In summary, here are the gains:
Date Range 8/1/2008 - 8/2/2008
Trade Date Action Symbol/Desc. Qty Price Comm. Net Amount Gain/Loss for symbol
POWERSHARES QQQ TRUST SERIES 1
08/01/2008 O STC .QQQHR - QQQQ AUG 44 Call 10 $1.54 $12.95 $1,527.04
08/01/2008 O BTO .QQQHR - QQQQ AUG 44 Call 10 $1.25 $12.95 ($1,262.95) 264.09
Total Realized Gain/Loss for QQQQ $264.09
Total Realized Gain/Loss $264.09
That is:
1,262.95 (trade capital utilized and commission)
1,527.04 (Sold including commission charge)
264.09 Gain
That is 21%, no matter how you slice it, 21% is 21%
;-)
Trade comments
I do not want the target to be hit at 44.97, if it does, I exit, but I'd much rather see the position move against me, so I can profit more.

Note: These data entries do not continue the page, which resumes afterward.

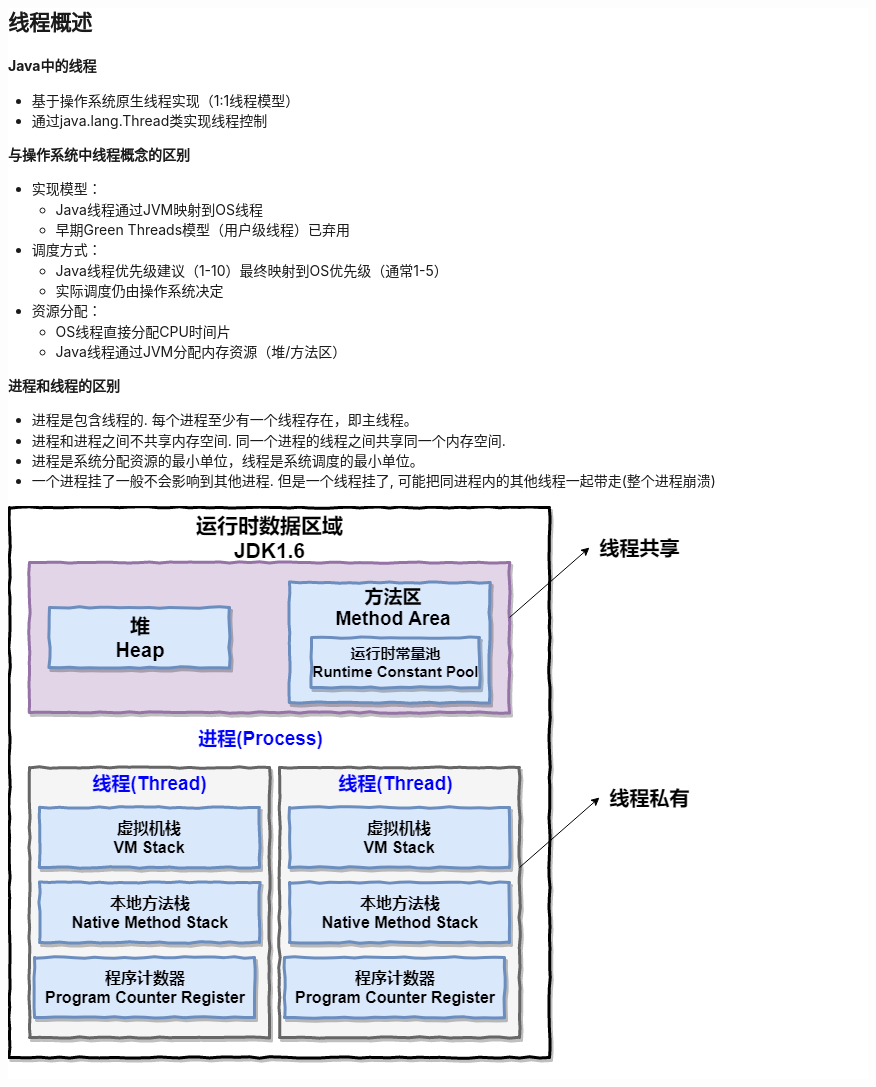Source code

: ## 线程概述

**Java中的线程**
- 基于操作系统原生线程实现（1:1线程模型）
- 通过java.lang.Thread类实现线程控制

**与操作系统中线程概念的区别**
- 实现模型：
  - Java线程通过JVM映射到OS线程
  - 早期Green Threads模型（用户级线程）已弃用
- 调度方式：
  - Java线程优先级建议（1-10）最终映射到OS优先级（通常1-5）
  - 实际调度仍由操作系统决定
- 资源分配：
  - OS线程直接分配CPU时间片
  - Java线程通过JVM分配内存资源（堆/方法区）


**进程和线程的区别**
- 进程是包含线程的. 每个进程至少有⼀个线程存在，即主线程。
- 进程和进程之间不共享内存空间. 同⼀个进程的线程之间共享同⼀个内存空间.
- 进程是系统分配资源的最小单位，线程是系统调度的最小单位。
- ⼀个进程挂了⼀般不会影响到其他进程. 但是⼀个线程挂了, 可能把同进程内的其他线程⼀起带走(整个进程崩溃)

![图 0](images/879760441ac4386ca05474643f21c2f5bfa34d713678f4337287a1c638f6d90d.png)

Matrix and Current Target, Q's trade

44.97 Current target exit.
10:21 Update: Entered next 4 tiers as contingeant orders, so all I watch is the exit now ;-)
Trade executed
In on the Q's long ATM 10 contracts at 44.42, next entry is 11 contracts at 44.26. Matrix will be coming up in a minute.
Slow ass computer
Couldn't get over to place the order quick enough, it bounced by that time, waiting for a new low of 44.41 to enter, Think I may have missed the boat. Hopefully someone out there has a quicker machine than I!
44.98 is current exit of you did get in.
On a side note, looks as if someone put a 10,000 option contract Iron Condor on the Q's! Hope they don't know what the hell they're doing!
Contingeant trade set up - QQQQ
If the Q's hit 44.52 before making a considerable upward move, I'll be setting up a trade. This will be a "budget trade". Total capital estimate 16K. Options play. Buying 10 calls at 44.52, about 1.25 each (delta not real steep). Let's see if we can tag 44.52!!!